[Task instructions]: Leave the images out. Give every line below again, precisely.

[Records shown]:
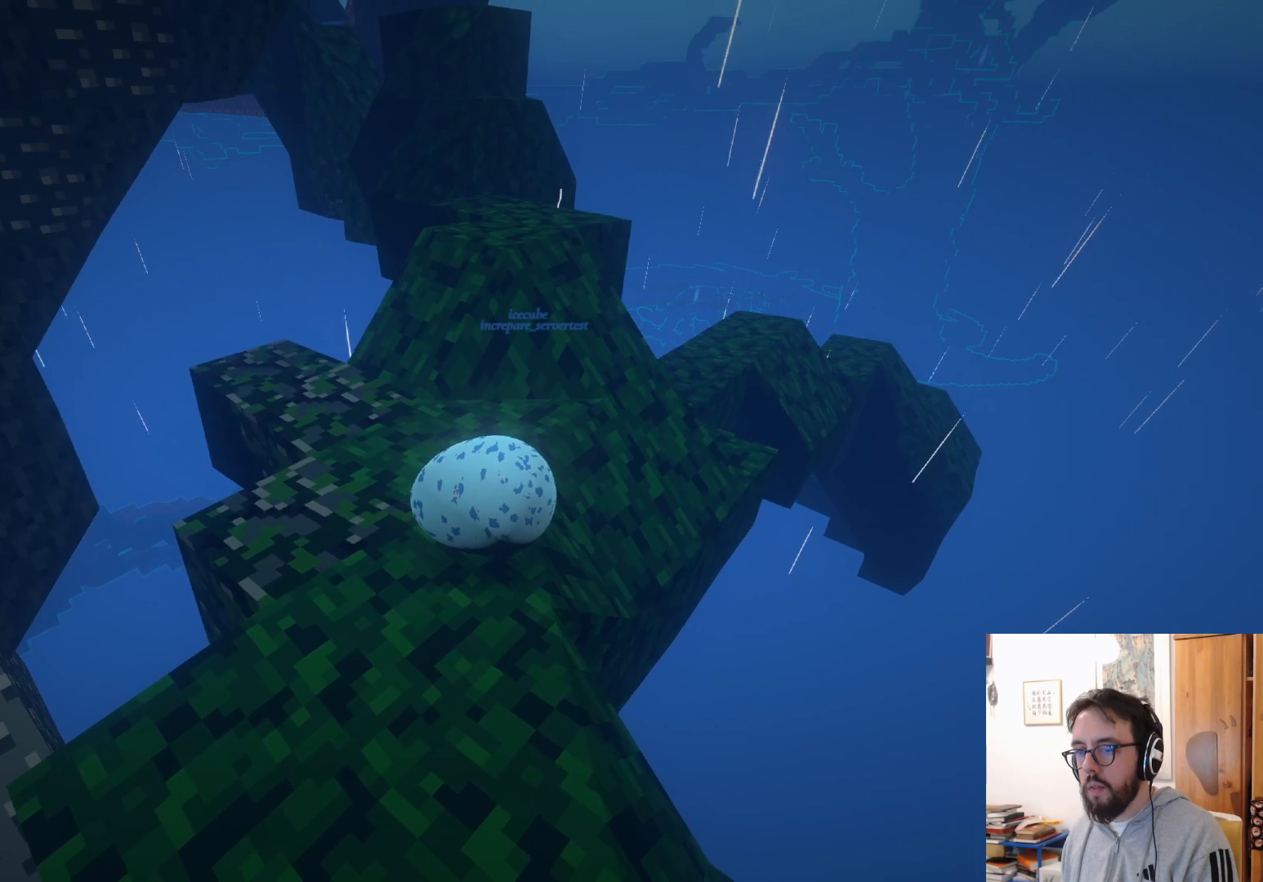
{"buttons": [], "left_stick": "center", "right_stick": "center", "events": [[416, "left_stick", "center"]]}
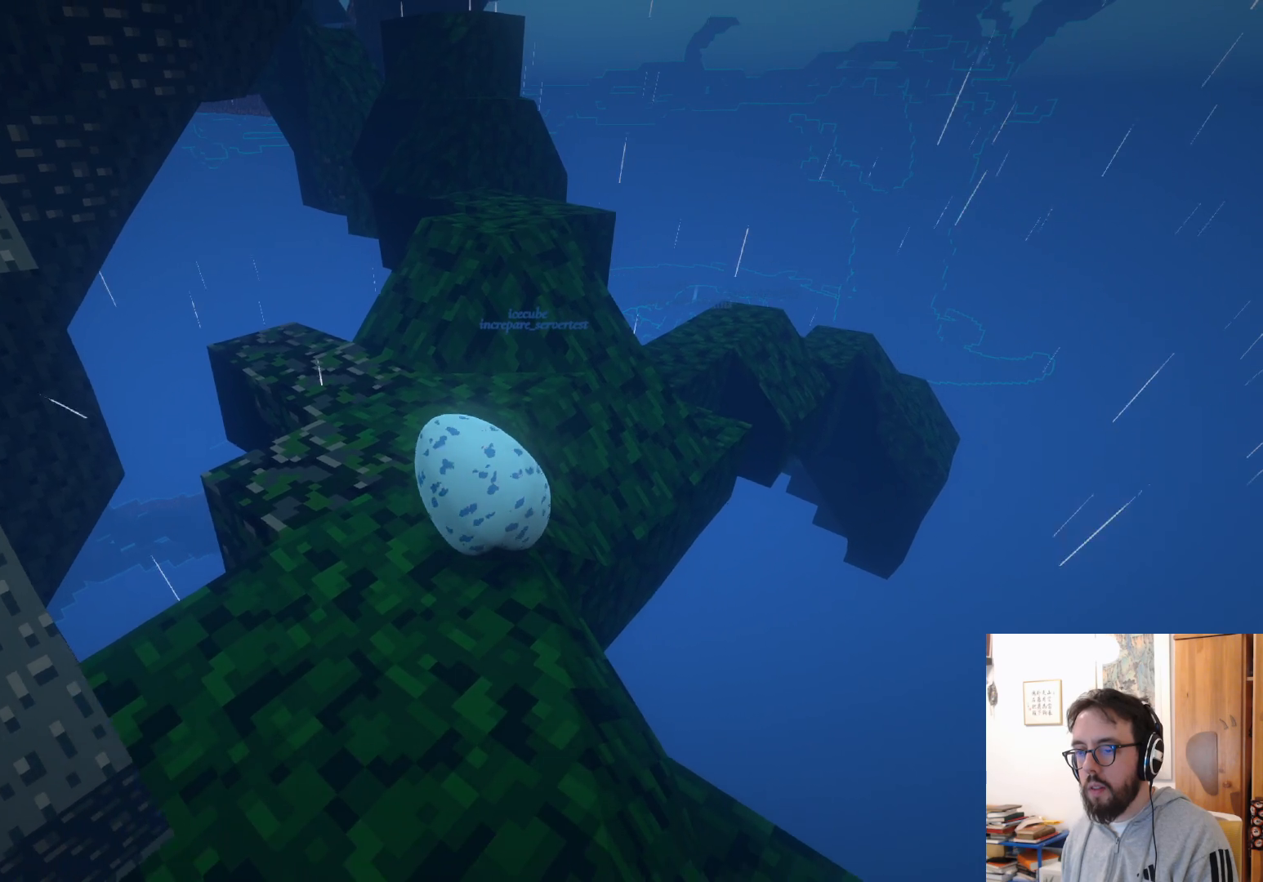
{"buttons": [], "left_stick": "up", "right_stick": "center", "events": [[200, "left_stick", "up-right"], [250, "left_stick", "up"]]}
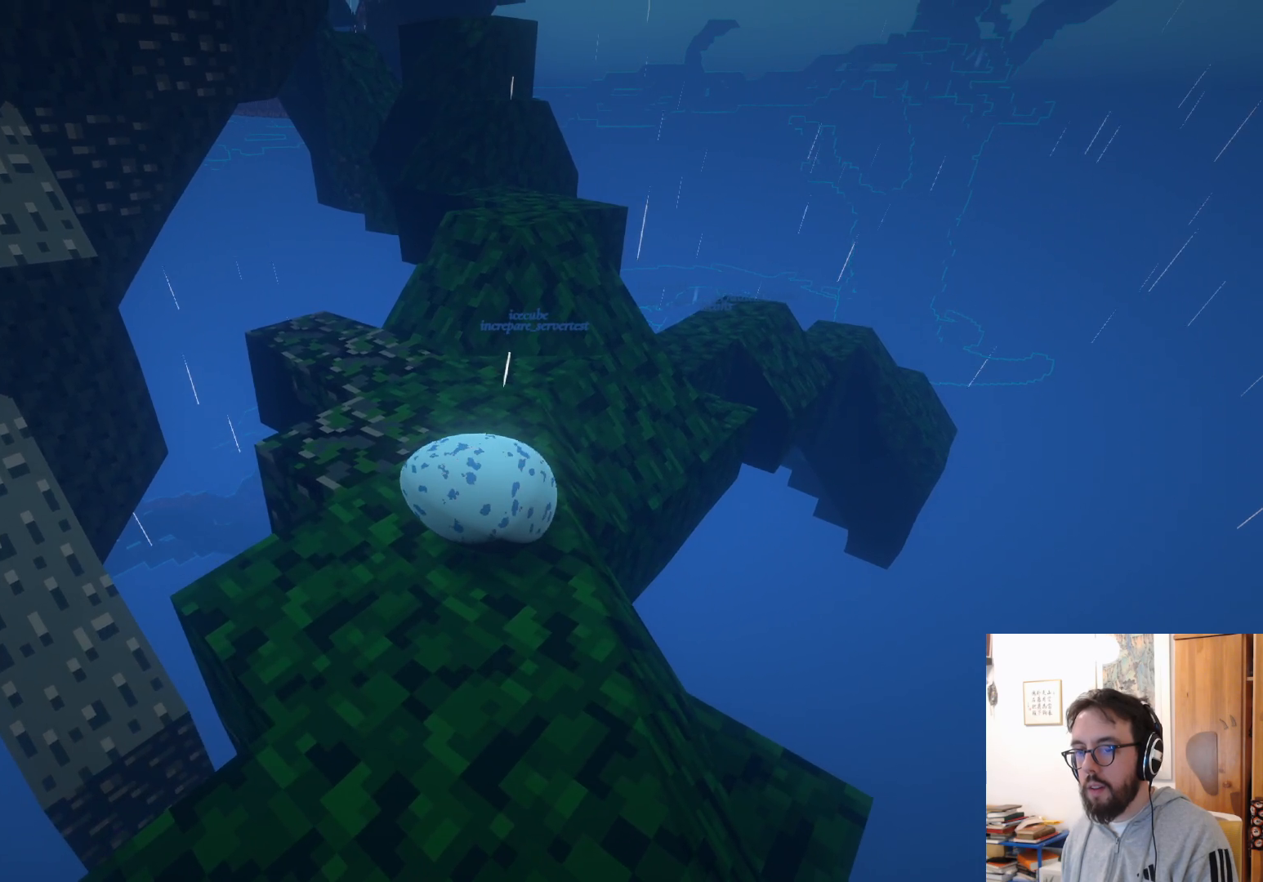
{"buttons": [], "left_stick": "up", "right_stick": "center", "events": []}
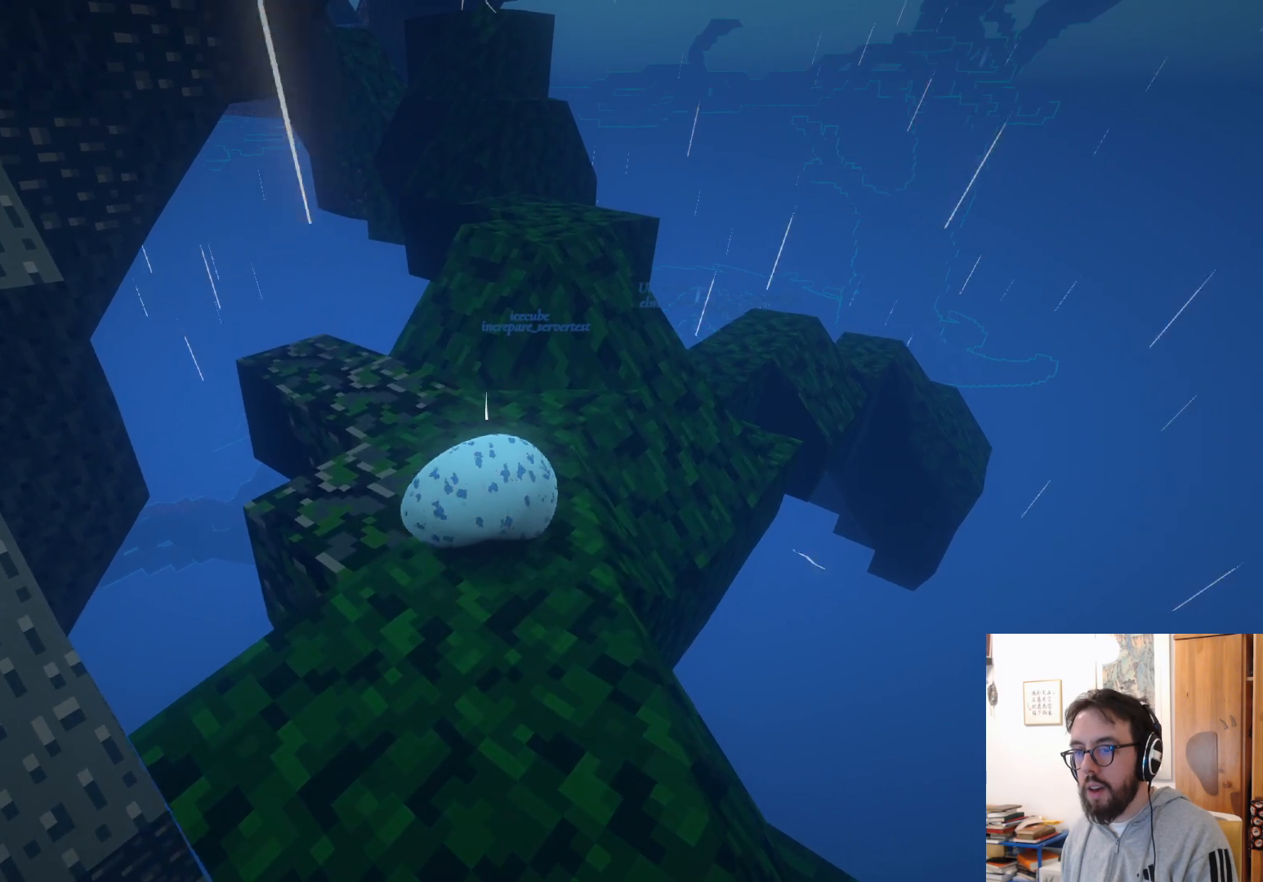
{"buttons": ["A"], "left_stick": "up-right", "right_stick": "center", "events": [[116, "left_stick", "up-right"], [350, "A", "down"]]}
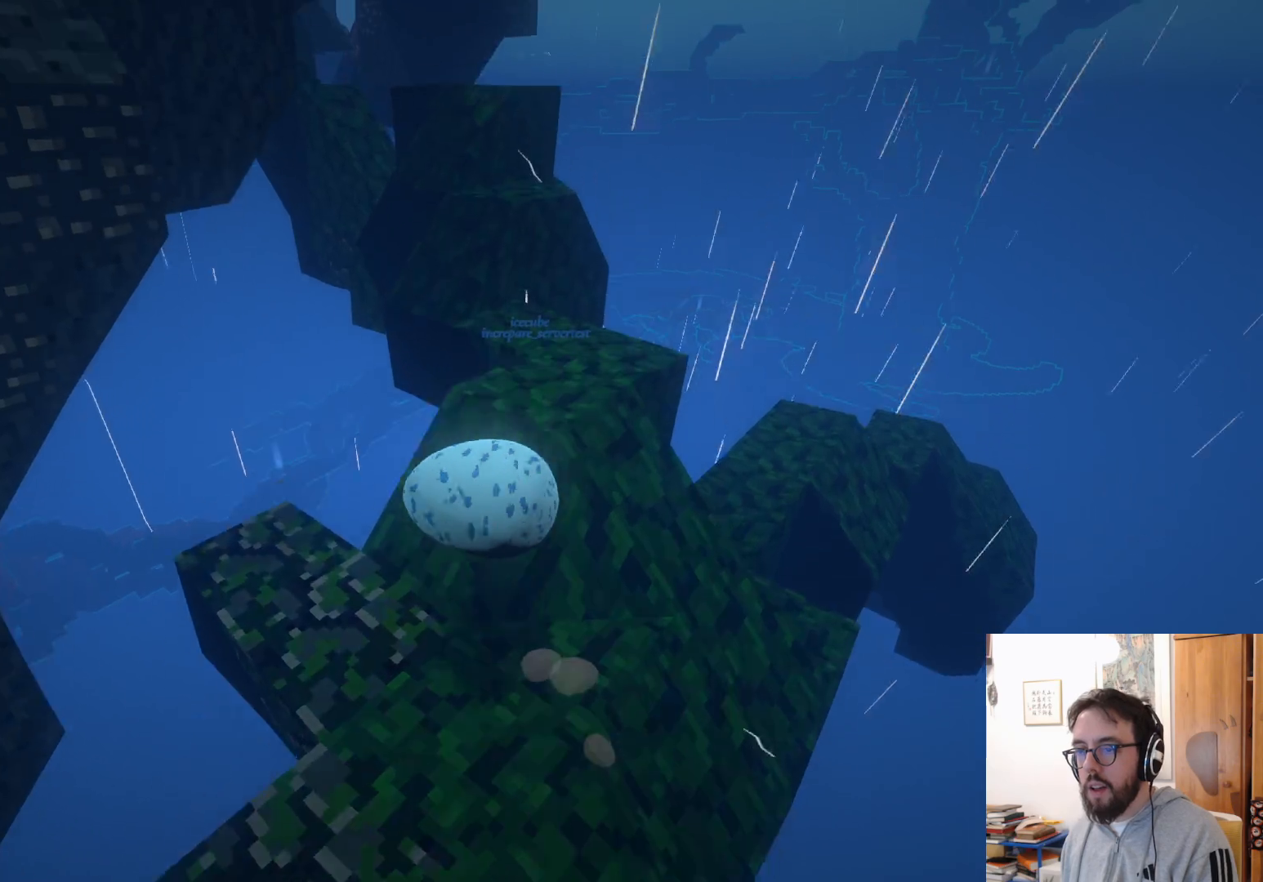
{"buttons": [], "left_stick": "down-right", "right_stick": "center", "events": [[16, "A", "up"], [133, "left_stick", "down-right"]]}
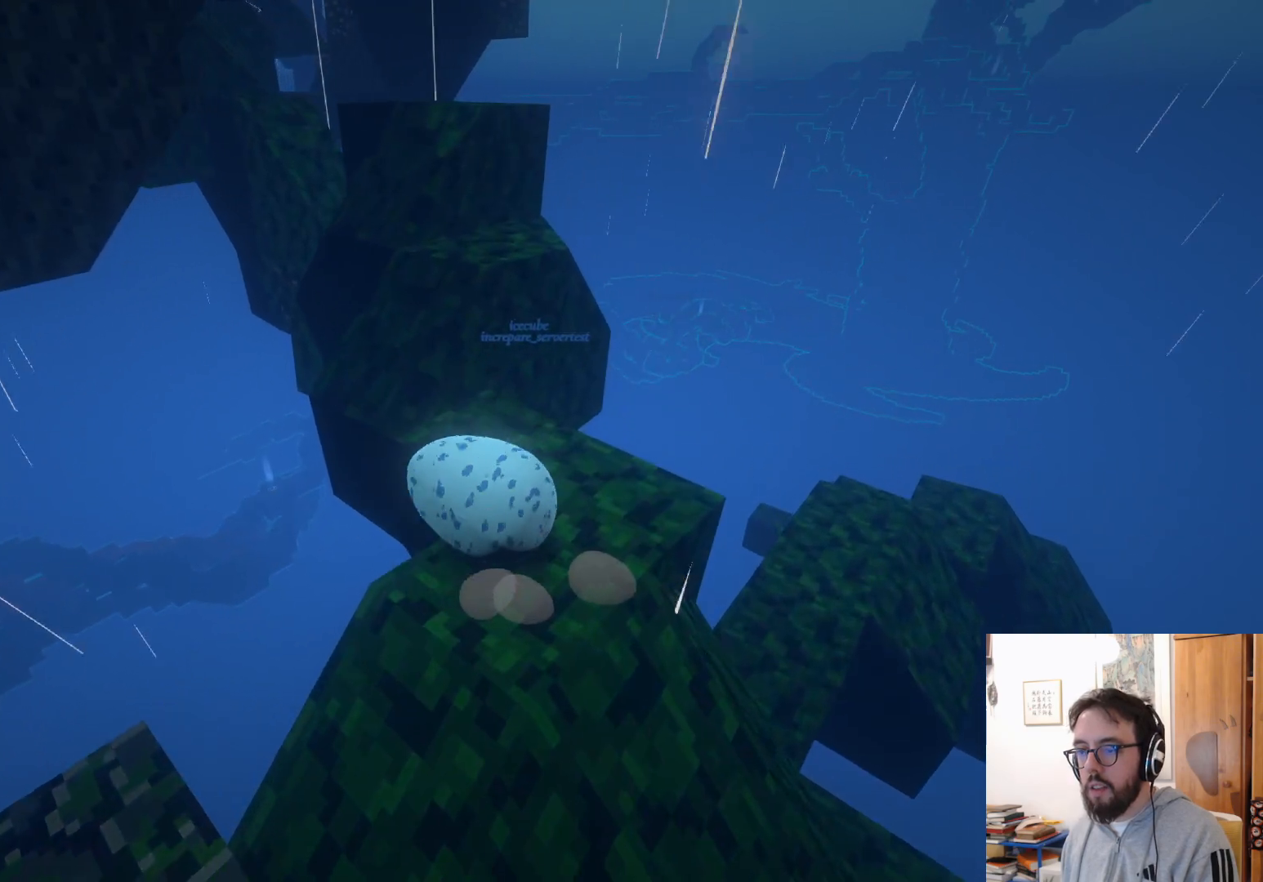
{"buttons": [], "left_stick": "up-right", "right_stick": "left", "events": [[133, "left_stick", "down-left"], [283, "left_stick", "down"], [416, "left_stick", "right"], [466, "left_stick", "up-right"], [466, "right_stick", "left"]]}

[Exercise result]:
{"buttons": [], "left_stick": "center", "right_stick": "center", "events": [[416, "left_stick", "center"]]}
{"buttons": [], "left_stick": "up", "right_stick": "center", "events": [[200, "left_stick", "up-right"], [250, "left_stick", "up"]]}
{"buttons": [], "left_stick": "up", "right_stick": "center", "events": []}
{"buttons": ["A"], "left_stick": "up-right", "right_stick": "center", "events": [[116, "left_stick", "up-right"], [350, "A", "down"]]}
{"buttons": [], "left_stick": "down-right", "right_stick": "center", "events": [[16, "A", "up"], [133, "left_stick", "down-right"]]}
{"buttons": [], "left_stick": "up-right", "right_stick": "left", "events": [[133, "left_stick", "down-left"], [283, "left_stick", "down"], [416, "left_stick", "right"], [466, "left_stick", "up-right"], [466, "right_stick", "left"]]}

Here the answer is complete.